The economy generally benefits when the U.S. sells more goods, but in this case the reasons for the growth are hampering the recovery
In the midst of an avalanche of lukewarm to negative economic reports over the past few weeks, the latest trade numbers provide some positive news this morning. The trade gap shrunk in April, as exports rose and imports fell, according to the Bureau of Economic Analysis. In fact, exports high another new high during the month. Unfortunately, looking at the cause for these changes provides less reason for optimism.
Here's the chart for imports, exports, and the trade deficit:
Let's start with exports, because they have the potential to have a significant positive impact on the economy. They rose by $2.2 billion to $175.6 billion in April. That's not as big a jump as we saw in March, when they rose by $8.2 billion, but an increase is certainly better than the alternative.
Imports declined by $1.0 billion to $219.2 billion. So they still outweigh exports, but the trade gap shrunk to $43.7 billion -- the smallest it's been all year.

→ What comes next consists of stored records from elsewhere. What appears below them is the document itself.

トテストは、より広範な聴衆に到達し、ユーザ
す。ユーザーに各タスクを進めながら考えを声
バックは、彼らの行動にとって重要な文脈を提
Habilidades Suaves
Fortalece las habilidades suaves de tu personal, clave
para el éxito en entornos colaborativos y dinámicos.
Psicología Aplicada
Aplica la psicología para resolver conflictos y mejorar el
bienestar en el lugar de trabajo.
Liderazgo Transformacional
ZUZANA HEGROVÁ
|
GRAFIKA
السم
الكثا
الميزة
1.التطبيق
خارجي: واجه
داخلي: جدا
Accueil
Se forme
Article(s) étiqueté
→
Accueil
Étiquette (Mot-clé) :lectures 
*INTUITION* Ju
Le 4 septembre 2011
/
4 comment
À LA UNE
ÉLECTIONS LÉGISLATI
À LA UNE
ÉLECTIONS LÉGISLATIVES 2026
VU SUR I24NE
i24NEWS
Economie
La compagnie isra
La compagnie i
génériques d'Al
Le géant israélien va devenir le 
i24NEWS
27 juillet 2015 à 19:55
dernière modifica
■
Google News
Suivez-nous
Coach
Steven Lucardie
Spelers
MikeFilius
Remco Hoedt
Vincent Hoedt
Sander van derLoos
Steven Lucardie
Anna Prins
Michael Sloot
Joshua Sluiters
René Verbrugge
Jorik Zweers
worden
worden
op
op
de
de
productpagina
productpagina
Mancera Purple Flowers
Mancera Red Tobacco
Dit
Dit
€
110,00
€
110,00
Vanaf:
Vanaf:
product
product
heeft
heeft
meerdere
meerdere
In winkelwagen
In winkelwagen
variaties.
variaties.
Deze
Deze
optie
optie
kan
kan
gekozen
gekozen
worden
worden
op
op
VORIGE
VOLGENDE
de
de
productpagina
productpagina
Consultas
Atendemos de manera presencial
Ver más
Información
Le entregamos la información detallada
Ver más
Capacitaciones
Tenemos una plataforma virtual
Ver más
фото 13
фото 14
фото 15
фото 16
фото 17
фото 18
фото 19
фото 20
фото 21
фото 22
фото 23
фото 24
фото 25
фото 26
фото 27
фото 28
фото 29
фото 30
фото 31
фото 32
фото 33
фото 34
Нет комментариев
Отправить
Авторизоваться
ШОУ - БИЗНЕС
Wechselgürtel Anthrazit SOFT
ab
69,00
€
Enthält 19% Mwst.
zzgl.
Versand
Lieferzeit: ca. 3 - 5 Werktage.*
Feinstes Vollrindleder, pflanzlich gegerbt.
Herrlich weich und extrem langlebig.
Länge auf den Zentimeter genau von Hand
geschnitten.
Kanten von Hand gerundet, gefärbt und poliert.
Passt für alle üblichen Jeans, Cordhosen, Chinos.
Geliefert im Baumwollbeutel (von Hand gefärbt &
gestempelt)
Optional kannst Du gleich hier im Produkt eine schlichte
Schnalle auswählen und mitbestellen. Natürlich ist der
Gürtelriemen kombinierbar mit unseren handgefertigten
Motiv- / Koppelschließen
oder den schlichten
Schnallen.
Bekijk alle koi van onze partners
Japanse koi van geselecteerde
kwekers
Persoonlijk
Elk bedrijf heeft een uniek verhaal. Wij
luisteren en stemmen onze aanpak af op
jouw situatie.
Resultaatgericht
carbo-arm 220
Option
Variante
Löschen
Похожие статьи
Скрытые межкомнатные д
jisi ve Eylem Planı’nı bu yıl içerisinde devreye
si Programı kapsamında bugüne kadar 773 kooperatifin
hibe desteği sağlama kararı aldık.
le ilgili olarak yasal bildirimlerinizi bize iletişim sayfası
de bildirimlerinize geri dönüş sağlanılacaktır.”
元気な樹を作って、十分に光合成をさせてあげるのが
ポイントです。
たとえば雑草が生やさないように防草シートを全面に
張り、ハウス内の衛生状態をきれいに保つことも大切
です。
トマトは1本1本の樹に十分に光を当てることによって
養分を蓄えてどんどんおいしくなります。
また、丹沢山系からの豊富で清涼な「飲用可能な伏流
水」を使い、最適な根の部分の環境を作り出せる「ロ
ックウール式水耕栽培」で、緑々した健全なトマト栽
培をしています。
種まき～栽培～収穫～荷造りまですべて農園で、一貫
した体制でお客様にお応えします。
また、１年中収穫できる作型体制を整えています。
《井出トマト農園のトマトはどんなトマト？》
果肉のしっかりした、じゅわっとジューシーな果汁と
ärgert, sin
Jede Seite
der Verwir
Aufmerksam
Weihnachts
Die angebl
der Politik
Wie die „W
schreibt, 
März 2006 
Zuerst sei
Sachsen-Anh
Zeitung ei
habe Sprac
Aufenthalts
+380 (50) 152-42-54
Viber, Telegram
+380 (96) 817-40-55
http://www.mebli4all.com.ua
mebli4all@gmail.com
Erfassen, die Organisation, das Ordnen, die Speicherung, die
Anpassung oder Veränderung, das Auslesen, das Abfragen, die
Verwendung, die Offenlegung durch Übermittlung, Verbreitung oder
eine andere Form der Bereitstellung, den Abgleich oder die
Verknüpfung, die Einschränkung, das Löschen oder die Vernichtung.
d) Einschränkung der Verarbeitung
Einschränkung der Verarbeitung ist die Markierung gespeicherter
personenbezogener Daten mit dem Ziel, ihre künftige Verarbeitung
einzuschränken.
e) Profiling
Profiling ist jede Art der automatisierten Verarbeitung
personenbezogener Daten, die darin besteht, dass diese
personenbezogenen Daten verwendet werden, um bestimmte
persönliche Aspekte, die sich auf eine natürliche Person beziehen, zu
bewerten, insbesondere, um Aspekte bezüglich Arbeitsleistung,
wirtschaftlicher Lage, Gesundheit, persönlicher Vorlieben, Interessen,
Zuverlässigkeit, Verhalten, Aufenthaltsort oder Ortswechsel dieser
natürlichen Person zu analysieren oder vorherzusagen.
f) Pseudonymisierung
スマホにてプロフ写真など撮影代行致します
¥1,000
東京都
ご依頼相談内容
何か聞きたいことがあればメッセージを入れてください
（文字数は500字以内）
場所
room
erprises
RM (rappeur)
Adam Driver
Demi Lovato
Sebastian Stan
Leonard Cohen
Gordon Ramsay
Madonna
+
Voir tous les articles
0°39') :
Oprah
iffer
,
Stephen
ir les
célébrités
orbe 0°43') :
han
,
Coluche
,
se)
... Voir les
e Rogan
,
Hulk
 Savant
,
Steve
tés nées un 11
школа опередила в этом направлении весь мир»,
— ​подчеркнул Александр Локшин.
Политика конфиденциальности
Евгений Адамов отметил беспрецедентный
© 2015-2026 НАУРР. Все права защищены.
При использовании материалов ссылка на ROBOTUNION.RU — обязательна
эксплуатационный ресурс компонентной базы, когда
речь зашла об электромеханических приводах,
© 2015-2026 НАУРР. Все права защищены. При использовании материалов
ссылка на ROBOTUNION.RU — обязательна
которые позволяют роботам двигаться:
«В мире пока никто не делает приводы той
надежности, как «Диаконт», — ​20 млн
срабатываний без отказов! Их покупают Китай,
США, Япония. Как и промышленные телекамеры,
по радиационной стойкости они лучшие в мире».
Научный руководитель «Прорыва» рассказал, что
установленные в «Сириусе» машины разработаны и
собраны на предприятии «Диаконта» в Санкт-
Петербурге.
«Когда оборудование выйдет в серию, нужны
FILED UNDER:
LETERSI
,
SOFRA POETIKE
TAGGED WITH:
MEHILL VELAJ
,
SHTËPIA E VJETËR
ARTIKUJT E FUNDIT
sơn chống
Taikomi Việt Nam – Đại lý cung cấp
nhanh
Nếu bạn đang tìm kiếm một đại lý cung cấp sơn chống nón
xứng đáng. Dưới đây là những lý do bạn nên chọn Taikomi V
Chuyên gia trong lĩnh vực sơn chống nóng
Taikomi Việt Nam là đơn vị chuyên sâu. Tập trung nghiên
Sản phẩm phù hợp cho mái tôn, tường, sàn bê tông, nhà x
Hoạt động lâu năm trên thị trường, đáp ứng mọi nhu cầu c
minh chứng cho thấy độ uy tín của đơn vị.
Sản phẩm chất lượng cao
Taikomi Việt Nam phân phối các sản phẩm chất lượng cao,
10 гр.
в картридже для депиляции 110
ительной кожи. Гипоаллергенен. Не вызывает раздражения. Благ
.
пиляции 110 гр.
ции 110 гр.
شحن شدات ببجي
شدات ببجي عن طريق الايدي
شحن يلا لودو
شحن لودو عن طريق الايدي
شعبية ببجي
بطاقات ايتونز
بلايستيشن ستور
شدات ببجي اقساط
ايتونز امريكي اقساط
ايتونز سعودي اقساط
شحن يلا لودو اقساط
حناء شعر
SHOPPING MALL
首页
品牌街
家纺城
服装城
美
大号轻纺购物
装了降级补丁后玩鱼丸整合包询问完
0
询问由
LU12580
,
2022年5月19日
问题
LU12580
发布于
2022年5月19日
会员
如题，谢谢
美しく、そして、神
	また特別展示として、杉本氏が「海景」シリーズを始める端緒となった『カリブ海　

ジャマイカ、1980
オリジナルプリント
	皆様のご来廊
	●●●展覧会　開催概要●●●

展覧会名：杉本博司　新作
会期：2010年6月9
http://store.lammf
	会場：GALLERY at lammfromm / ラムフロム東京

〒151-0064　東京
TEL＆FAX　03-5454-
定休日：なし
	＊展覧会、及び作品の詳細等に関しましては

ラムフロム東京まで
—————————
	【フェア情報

That's all great, right? While it's hard to be unhappy about exports rising and the trade deficit shrinking, the causes of this positive outcome in April aren't very reassuring. Oil served as a major driver of the change. Fuel oil and petroleum products made up $2.1 billion more exports in April, while they drove down exports by $2.1 billion. Put another way, if you take oil out of the equation, then export growth was stagnant, imports grew, and the trade gap widened.